> DATA PROVIDED
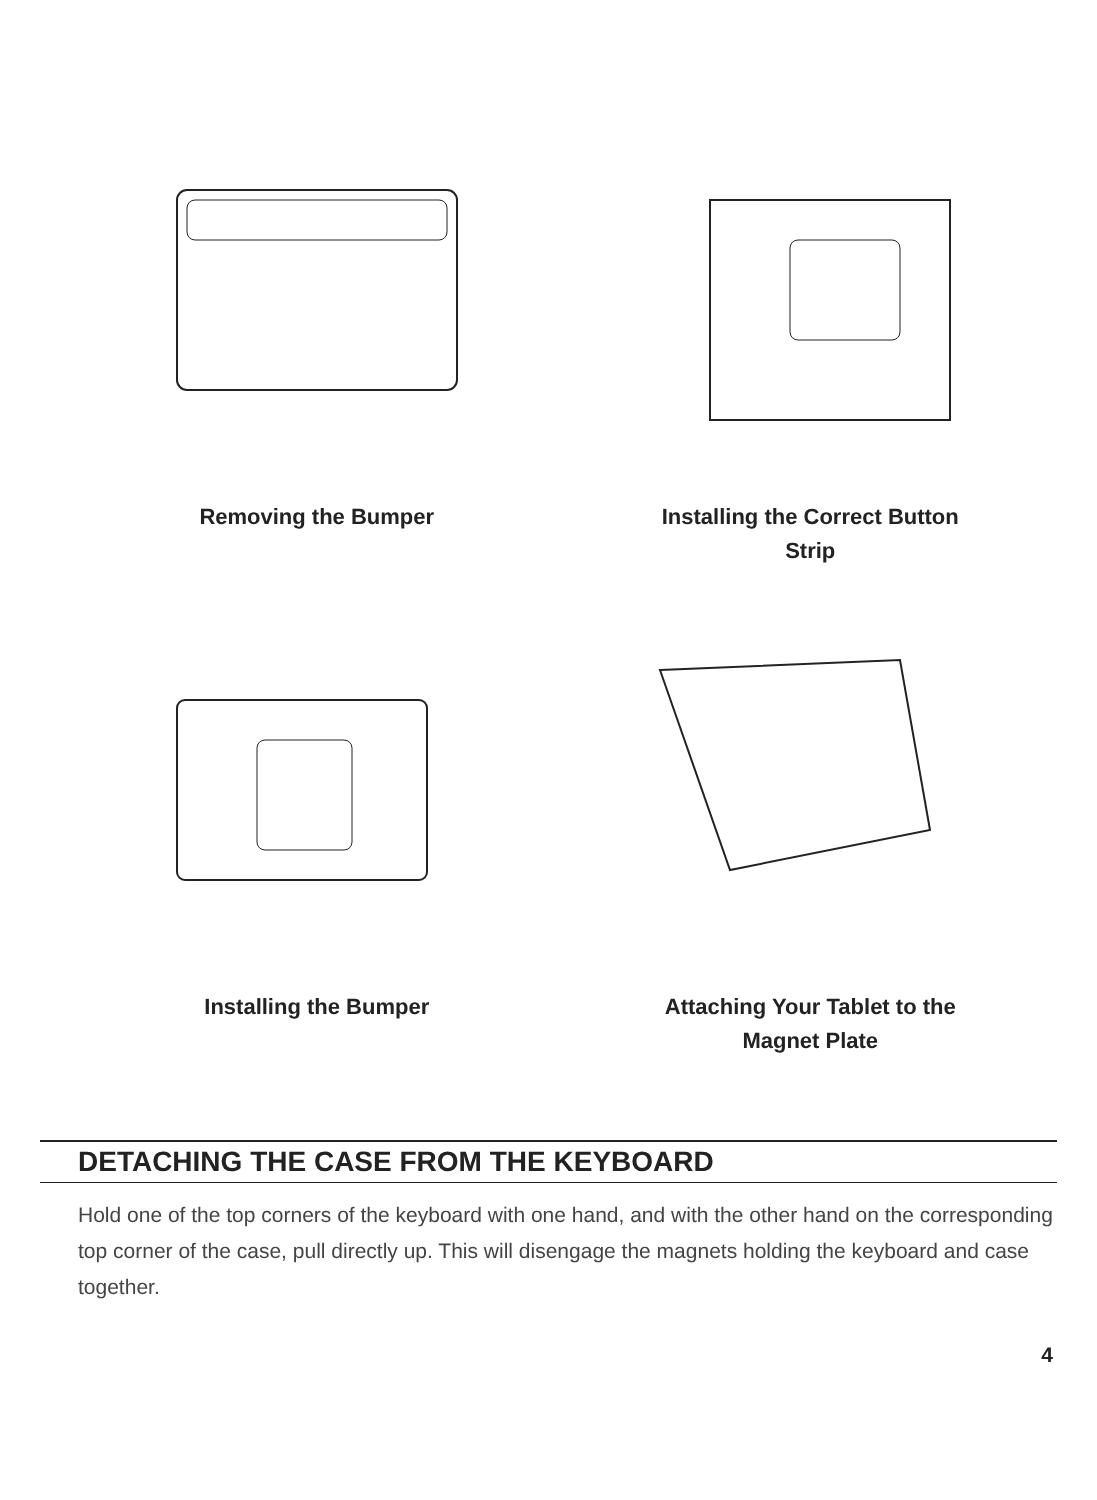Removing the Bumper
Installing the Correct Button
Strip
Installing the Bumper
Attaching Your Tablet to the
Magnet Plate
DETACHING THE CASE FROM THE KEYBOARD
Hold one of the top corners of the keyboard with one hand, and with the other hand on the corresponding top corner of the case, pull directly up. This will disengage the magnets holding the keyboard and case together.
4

> PROMPT
After reading through the material, report every line that holds "Installing".

> TASK SOLUTION
Installing the Correct Button
Installing the Bumper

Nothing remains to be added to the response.